一度はプロデューサー氏を交えて会い、新人の原稿を前にレクチャーし、その新人がまた書いたと言うのですが、今月は会っている時間がないので、原稿をメール送信してもらい、その後スカイプで1時間延々講義したようなしだいです。
その中で、ト書きについて触れたのですが、このト書きというのは以前から
「簡潔なほうがよい」とされ、私もそれを墨守していた時期もあります。
向田邦子さんがセリフの連打でト書きが極度に少ない作家で、私もそれを理想としていました。セリフを読んでいるだけで、動きは自然に解るでしょ、という相手もプロであることを要求するプロの書き方です。
ただ、最近私は宗旨変えしていてト書きは書き込むべし、という意見で新人さんにもそれを伝えました。
なぜなら、スタッフも俳優も現場が素人化していることが多く、書き込まないと伝わらないことがあるのです。
いわゆる「ホンを読めない」人たちが多くなった。俳優がまだましで、優秀な人は皮膚感覚で正確に捉えてくれます。
私がほぼ決まった演出家としか付き合って来なかったのも、素人を避けたからです。ホンを読み込めない演出家と組むと大変なので。ドラマのみならず、どの現場にもプロになりきれない、あるいは向いていない素人というのは、いませんか?

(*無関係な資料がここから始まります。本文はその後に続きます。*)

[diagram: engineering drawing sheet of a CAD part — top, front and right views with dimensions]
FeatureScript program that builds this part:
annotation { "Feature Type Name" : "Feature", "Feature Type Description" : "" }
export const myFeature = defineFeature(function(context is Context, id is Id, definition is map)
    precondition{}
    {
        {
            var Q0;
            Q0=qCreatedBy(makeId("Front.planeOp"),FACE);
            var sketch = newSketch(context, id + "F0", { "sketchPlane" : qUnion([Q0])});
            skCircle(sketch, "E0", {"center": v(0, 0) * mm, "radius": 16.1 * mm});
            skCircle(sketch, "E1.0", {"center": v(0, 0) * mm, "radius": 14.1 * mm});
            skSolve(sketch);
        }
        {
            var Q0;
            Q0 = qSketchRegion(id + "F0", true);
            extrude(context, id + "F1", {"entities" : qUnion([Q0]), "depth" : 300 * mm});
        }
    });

脚本のセオリー通り、ト書きの極度に少ない向田邦子さんでしたがたまに書くト書きに文芸の匂いがありました。それも私にはお手本でした。
ト書き一つで作家の目指す世界観が伝わったのです。
私のセオリー破りには「まるで小説のような」ト書きを書くこともあります。
内館牧子が、目覚ましいト書きの例として、手掛けた朝のテレビ小説「いちばん太鼓」の脚本の一節を講義に取り上げることが、昔は多くありました。
芦屋雁之助さん演じる座長が地元のヤクザと渡り合うシーンのト書きに私は、「ギラリ、修羅の風が吹く」と書いたのです。
こんなト書きは、型破りです。どんな映像をもってしても「ギラリ、修羅の風邪が吹く」など描けないからです。
ただ、そのシーンの緊迫感を伝えたく、書いたのでした。
最近では「花嫁の父」で、向井理くん演じる丸(まる)と、貫地谷しほりさんの美音(みね)が初めて顔を合わせるシーンで、私はト書きにこう書きました。
《これが丸のファム・ファタールである美音との出逢いであった》
ファム・ファタールは仏語でFemme fatale、「運命の女」です。
これも、演者も演出はじめスタッフもどう具現化しようもないト書きですが、ただこれもシーンにみなぎるべき「出逢いの緊張感」を伝えたかった。どうぞ、そのように男の目の輝きを捉え、そして女をそのように美しく撮って欲しい、という・・・・・。
いずれにしても、文芸ものならではのト書きであり、刑事モノはサスペンスには不要のト書きです。
向井くんも、貫地谷さんも「ファム・ファタール」という言葉に初対面だったようです。
さて、その文芸ものを書ける作家が激減しています。場がないので新人も育たないのです。
ほそぼそとでも命脈をつなぐことが、私の使命でもあろうかとそう思っています。
ちなみに「ト書き」の意味は、《花子は、いいのよ、と言って泣く》の「と」から来ていて、昔は「ト」とカタカナ書きされていたのです。
井沢満「では皆さん、今日というかけがえのない一日を、大切にお過ごしください」ト、ブログの末尾に記す。
誤変換他、後ほど訂正致します。